If you’re observant enough, you realise five minutes in to Amores Perros that there was no way Iñárritu could have got convincing performances out of dogs being terrified, angry and hurt like they did without them being really terrified, angry or hurt. That’s enough reason to turn a movie off, and I found the same thing in The Act of Killing. Although it’s hardly ever the case in cinema, sometimes we’re complicit just by watching.

I couldn’t watch self-admitted murders recreate their crimes in the style of Hollywood thrillers with a clear conscience. It’s not clear in the first half hour what kind of performance art was behind the concept, and it may have been artistically sound – even inspired, as everyone seems to think.

But even though every filmmaker worth his salt will tell you they aren’t there to judge, there’s a line, and we all have to judge where morals call for it. The only thing this movie should have been about was these ridiculously-dressed old men being rounded up and locked in prison.

For the half hour I watched the film, a snow-haired former Indonesian soldier seems to really enjoy himself describing how he collected a group of Papuans in a dingy room and systematically hacked them all up with a machete. He and some cohort are then dressed up in the style of 1930 Hollywood gangsters, preparing to recreate some of the more inventive killings they committed.

Here’s the thing; cinema is the best medium to tell us a lot of these stories, and it’s clear this was a creative choice to put a human face on monsters, but if a psychopath abducted your son or daughter from school, took them home and sexually molested them, how would you feel if someone asked them for a tap dance version of what they did?

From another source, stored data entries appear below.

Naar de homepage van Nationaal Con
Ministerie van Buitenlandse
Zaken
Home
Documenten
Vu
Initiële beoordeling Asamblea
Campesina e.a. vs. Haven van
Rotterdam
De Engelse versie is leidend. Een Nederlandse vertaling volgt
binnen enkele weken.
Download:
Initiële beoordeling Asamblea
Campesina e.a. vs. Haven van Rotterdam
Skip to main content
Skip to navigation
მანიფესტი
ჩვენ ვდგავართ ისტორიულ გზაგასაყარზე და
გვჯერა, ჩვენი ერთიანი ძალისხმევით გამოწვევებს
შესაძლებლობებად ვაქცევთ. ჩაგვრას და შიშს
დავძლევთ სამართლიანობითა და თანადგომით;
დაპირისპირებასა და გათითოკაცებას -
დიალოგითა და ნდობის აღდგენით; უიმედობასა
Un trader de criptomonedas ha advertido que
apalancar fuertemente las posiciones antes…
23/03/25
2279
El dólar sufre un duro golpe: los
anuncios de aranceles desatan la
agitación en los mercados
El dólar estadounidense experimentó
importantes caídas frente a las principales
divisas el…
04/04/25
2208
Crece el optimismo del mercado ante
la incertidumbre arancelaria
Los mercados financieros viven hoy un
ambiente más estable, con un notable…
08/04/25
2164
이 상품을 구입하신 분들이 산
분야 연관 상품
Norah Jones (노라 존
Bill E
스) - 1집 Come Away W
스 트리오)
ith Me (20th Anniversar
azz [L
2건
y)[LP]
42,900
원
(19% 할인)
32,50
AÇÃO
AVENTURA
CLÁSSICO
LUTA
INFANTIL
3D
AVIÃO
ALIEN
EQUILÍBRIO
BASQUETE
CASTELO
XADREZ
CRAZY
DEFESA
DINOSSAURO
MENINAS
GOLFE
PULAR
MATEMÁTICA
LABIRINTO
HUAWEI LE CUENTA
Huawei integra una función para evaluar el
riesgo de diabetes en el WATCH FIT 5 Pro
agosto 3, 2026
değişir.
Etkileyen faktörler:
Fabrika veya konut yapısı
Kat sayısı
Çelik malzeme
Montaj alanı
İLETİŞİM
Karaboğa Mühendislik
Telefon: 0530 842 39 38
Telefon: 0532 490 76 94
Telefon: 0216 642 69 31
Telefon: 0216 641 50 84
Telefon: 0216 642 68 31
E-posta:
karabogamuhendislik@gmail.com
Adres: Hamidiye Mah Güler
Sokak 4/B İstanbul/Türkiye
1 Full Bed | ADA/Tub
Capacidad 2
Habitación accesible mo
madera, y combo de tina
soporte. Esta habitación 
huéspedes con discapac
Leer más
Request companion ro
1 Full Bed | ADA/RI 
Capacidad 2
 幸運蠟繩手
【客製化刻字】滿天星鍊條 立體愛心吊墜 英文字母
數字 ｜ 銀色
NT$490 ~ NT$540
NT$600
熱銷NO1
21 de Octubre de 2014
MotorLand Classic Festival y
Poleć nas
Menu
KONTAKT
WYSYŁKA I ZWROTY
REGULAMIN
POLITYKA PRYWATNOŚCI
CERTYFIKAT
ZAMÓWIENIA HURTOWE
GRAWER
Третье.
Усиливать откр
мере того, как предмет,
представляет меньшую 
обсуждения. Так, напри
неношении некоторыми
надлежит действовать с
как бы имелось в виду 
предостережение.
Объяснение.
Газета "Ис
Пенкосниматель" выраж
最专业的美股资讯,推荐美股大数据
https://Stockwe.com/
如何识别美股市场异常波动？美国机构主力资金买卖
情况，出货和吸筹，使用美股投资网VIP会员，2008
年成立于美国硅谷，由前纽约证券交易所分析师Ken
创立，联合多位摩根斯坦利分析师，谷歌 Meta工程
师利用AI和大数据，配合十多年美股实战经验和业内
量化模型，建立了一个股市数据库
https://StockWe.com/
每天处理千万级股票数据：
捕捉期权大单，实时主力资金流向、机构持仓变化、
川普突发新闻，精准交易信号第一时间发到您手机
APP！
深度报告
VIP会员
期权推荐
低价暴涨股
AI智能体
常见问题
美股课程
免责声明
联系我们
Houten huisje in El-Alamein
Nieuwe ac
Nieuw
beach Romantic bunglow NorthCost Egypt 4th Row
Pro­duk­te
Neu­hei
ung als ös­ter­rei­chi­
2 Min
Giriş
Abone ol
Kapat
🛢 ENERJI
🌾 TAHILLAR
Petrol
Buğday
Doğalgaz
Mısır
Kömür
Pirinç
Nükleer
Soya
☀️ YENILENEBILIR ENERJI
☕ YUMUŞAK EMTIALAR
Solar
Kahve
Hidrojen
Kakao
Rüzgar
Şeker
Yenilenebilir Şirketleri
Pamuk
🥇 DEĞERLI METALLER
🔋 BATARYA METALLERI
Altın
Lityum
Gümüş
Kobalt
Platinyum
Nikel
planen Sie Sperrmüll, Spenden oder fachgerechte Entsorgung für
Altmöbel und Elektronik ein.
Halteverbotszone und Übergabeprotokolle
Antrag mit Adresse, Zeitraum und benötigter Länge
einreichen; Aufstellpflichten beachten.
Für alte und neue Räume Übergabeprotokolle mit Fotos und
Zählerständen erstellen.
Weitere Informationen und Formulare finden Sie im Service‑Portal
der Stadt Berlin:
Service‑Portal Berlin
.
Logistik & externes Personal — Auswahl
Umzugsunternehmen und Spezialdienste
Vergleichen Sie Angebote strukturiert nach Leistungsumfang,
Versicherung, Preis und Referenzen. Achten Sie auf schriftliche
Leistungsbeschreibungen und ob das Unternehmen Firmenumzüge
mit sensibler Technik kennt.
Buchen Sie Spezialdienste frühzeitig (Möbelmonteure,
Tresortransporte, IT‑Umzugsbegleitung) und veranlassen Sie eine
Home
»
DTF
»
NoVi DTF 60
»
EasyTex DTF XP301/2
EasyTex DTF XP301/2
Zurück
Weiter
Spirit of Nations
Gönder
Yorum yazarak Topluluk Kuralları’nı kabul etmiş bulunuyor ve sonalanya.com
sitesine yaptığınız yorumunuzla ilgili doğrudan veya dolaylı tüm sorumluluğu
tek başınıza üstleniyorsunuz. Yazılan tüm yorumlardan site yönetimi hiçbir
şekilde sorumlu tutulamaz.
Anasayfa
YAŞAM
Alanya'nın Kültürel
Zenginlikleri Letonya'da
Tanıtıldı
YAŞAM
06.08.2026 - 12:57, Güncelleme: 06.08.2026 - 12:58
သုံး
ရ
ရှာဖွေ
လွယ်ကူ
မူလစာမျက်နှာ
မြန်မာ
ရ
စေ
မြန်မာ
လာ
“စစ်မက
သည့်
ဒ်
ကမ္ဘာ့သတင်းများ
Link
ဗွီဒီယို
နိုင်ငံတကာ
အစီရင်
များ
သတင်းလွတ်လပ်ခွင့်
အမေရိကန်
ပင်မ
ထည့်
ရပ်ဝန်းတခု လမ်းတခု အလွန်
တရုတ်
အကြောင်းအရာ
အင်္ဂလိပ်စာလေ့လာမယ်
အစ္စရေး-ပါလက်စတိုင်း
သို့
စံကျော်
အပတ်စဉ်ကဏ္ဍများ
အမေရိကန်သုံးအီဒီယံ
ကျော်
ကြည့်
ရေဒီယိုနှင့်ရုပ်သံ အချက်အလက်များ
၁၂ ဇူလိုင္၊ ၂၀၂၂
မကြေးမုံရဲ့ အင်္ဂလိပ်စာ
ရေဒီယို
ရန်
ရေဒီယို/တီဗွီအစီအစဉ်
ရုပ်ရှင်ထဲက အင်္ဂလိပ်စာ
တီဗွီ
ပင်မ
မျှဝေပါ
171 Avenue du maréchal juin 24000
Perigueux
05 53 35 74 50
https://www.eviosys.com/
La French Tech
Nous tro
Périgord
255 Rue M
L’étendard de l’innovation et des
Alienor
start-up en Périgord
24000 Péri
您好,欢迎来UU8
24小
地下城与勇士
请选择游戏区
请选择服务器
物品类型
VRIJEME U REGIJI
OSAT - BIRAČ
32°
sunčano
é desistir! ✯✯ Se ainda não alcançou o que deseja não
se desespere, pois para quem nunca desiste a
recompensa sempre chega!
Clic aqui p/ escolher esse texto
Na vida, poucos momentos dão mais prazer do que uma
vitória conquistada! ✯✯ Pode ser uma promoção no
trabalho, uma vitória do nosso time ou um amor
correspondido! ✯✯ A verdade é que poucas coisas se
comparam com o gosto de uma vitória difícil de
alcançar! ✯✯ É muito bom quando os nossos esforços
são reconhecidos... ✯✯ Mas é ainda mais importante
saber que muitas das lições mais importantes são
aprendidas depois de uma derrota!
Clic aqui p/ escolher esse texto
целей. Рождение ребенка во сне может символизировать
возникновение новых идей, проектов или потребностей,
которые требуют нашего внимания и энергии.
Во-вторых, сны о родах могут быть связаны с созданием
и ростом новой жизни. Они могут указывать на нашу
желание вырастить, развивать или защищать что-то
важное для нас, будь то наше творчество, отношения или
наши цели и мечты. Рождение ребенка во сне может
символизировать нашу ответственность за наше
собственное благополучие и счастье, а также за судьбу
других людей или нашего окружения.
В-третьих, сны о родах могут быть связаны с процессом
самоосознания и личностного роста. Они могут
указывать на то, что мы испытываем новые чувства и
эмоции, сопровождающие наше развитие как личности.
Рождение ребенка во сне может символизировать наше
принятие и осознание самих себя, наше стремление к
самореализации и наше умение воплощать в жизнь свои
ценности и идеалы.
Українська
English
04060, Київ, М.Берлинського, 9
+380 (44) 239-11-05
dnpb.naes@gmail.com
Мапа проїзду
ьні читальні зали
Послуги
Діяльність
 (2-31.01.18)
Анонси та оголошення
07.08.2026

There might have been some judgment cast in the later stages of the film, and there might have been some deeper comment about how Hollywood begat or informed on the kind of violence that occurred (but it’s hard to believe 1960s Indonesia was terribly influenced by Hollywood). If so they came too late. There are no two ways about it – this is a movie that (at least in the first 30 minutes) glorifies murderers in the most offensive fashion.